When my son was 3, his older sister convinced him that a ripe red raspberry was nothing but a piece of fruit that had a bunch of bug bites on it.
Keep in mind this was a 3- and 5-year-old having a chat, but Asher was convinced that eating the fruit was a life-threatening act. Whadda ya mean bug bites?
Yeah, Elena would answer. All those red bumps are where the bug bit the fruit. So if you swallow it, that bug will bite your stomach.
If Im a 3-year-old, theres no way Im eating that fruit. But as Asher would leave the table, full plate of raspberries remaining, Elena would spring up and eat them all.
Sounds like my daughter took some coaching from my older sister on that one.
Growing raspberries, especially when you plow through them like my family does, is a wise investment. However, our environment is not that conducive to their success. Once you get them started and established the success rate goes through the roof. So taking some time to get your garden bed ready for planting will be worth your while.
The first step is to decide which types you want to produce. But beware: Their growing habits can be a little confusing. Technically, raspberries are a perennial (come back year after year) plant. However, only the crown and the roots are truly perennial. The canes, or the above-ground portion that bears fruit, are biennial, which means the first year is spent growing vegetatively and the second year is spent flowering and fruiting.
Still with me? The canes produced in the first year are called primocanes and all they do is grow, drop their leaves and go dormant. Once they emerge from dormancy the next year (second) they are then referred to as floricanes.
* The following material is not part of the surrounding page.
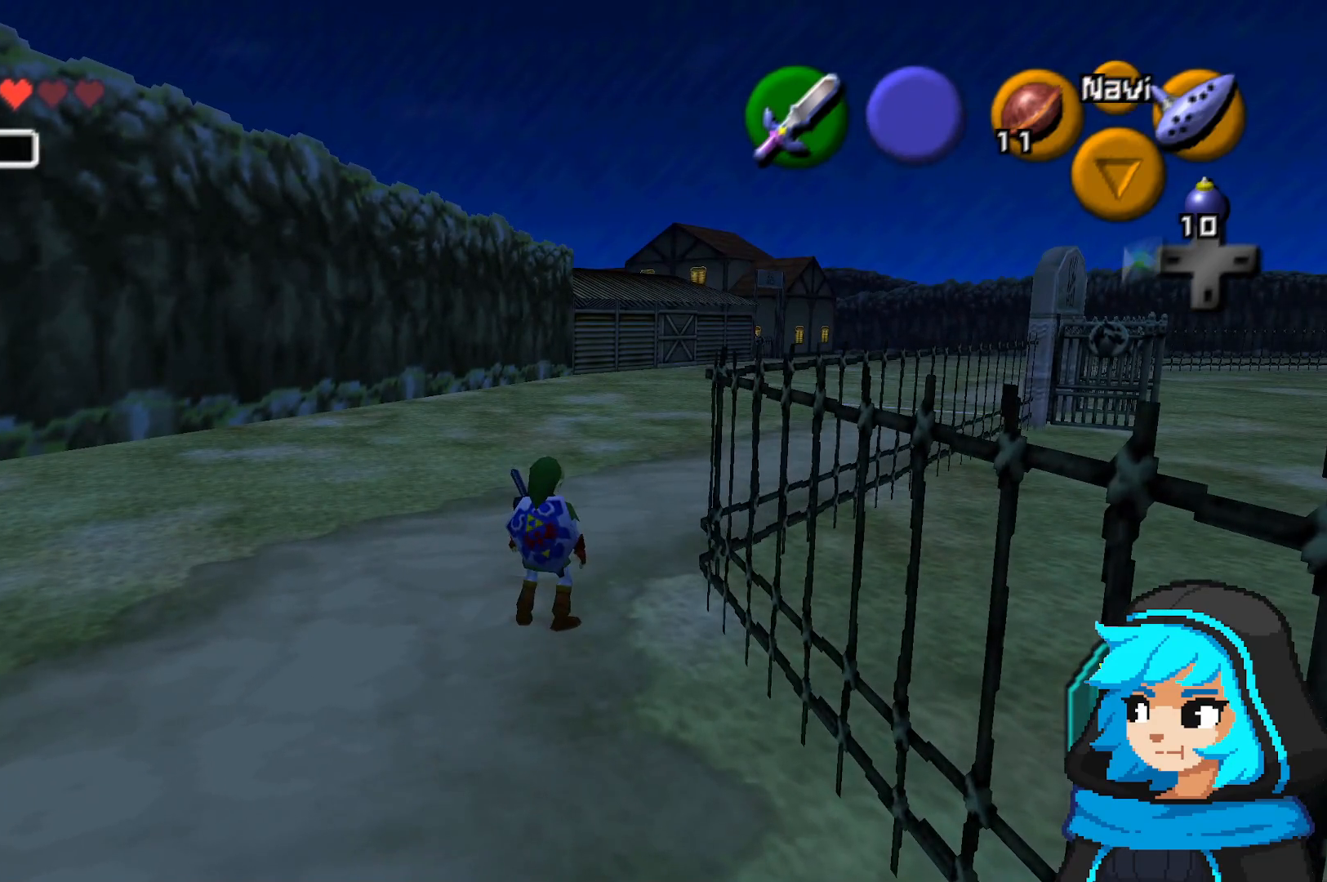
{"dt_ms": 500, "buttons": [], "left_stick": "center", "events": [[350, "C_UP", "down"], [500, "C_UP", "up"]]}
Almost all of their energy is put into reproduction, which is good to us because we are probably growing them for the fruit. After they fruit, the floricanes can be cut to the ground.
Continuing with the confusion, raspberries that grow as described above are called summer-bearing and their primary crop is in July. However, a horticultural breakthrough that occurred years ago found that some wild plants demonstrated the ability to produce fruit on the first-year canes (primocanes). While the wild-type plants didnt produce market-quality fruit, plant breeders were eventually able to develop a fall-bearing or everbearing raspberry that was grown on the primocanes.
The allure of the fall-bearing plants are that they are easier to prune (grow and fruit in one season so no winter maintenance either) and they dont tend to have some of the winter hardiness issues that plagued the summer-bearing plants. Pruning consists of mowing down the patch every fall.
So which one should you grow? I say both. With a decent-sized patch of summer- and fall-bearing varieties, you have the potential to harvest (and preserve) berries from July through the first couple of fall frosts.